Simultaneous Estimation of Shape and Force along Highly Deformable Surgical Manipulators Using Sparse FBG Measurement

TL;DR

This paper introduces a data-driven approach using sparse FBG strain measurements for real-time shape and force estimation in highly deformable surgical robots, overcoming model dependence and enabling force sensing at arbitrary locations.

Contribution

It presents a novel, model-independent method for simultaneous shape and force estimation using a single FBG fiber in highly deformable surgical manipulators.

Findings

High accuracy in shape-force sensing demonstrated in experiments.

Effective in both free space and contact scenarios.
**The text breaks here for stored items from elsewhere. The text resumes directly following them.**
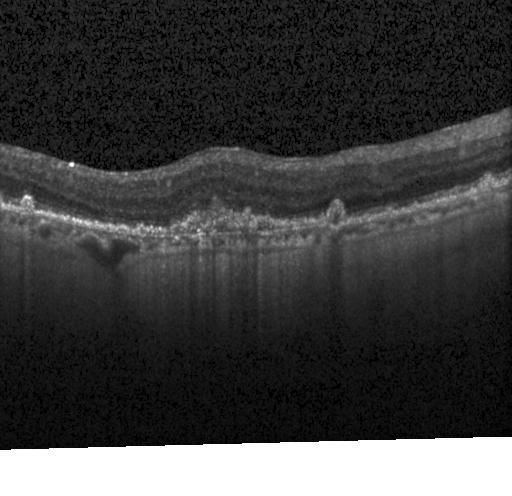
Diagnosis: a choroidal neovascular membrane.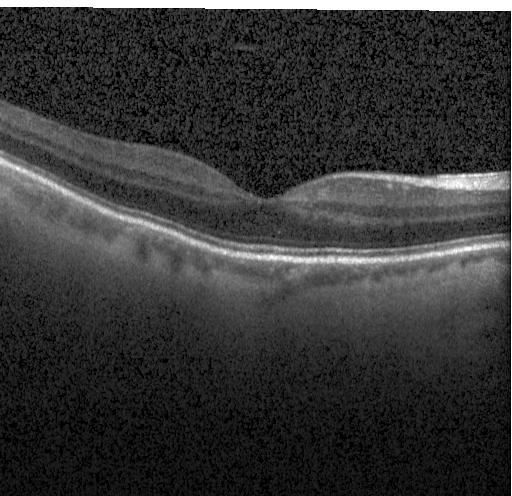 Retinal OCT B-scan · through the macula — The scan shows no CNV, DME, or drusen.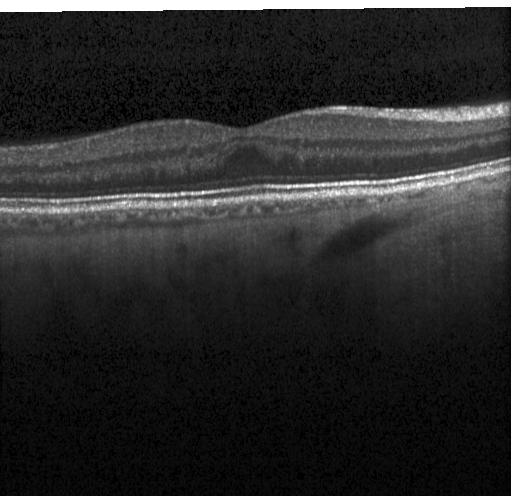
Instrument: Heidelberg Spectralis, retinal OCT B-scan — Diagnosis: no CNV, no DME, and no drusen.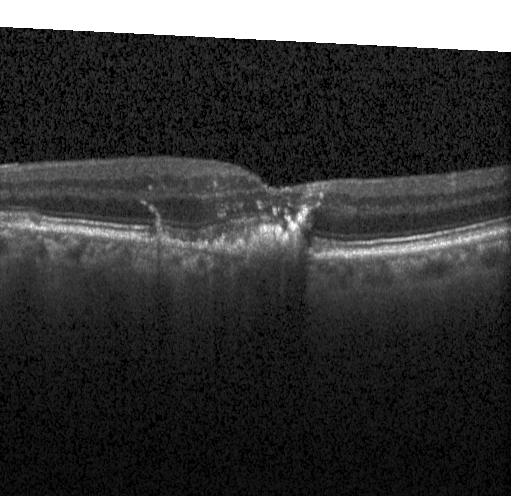

Assessment: a choroidal neovascular membrane.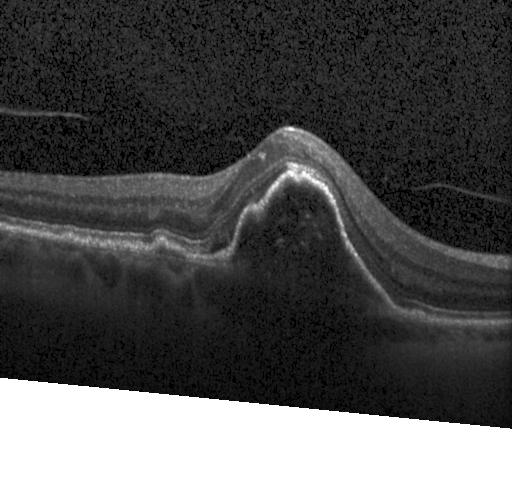 The scan shows a choroidal neovascular membrane.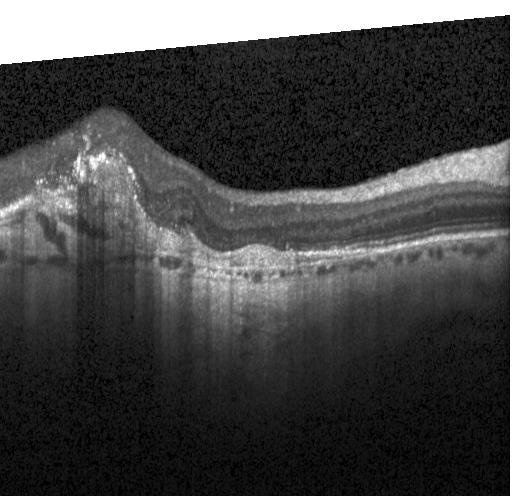

Impression: a choroidal neovascular membrane.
Superiority over existing methods in dynamic sensing accuracy.

Abstract

Recently, fiber optic sensors such as fiber Bragg gratings (FBGs) have been widely investigated for shape reconstruction and force estimation of flexible surgical robots. However, most existing approaches need precise model parameters of FBGs inside the fiber and their alignments with the flexible robots for accurate sensing results. Another challenge lies in online acquiring external forces at arbitrary locations along the flexible robots, which is highly required when with large deflections in robotic surgery. In this paper, we propose a novel data-driven paradigm for simultaneous estimation of shape and force along highly deformable flexible robots by using sparse strain measurement from a single-core FBG fiber. A thin-walled soft sensing tube helically embedded with FBG sensors is designed for a robotic-assisted flexible ureteroscope with large deflection up to 270 degrees and a bend radius under 10 mm. We introduce and study three learning models by incorporating spatial strain encoders, and compare their performances in both free space and constrained environments with contact forces at different locations. The experimental results in terms of dynamic shape-force sensing accuracy demonstrate the effectiveness and superiority of the proposed methods.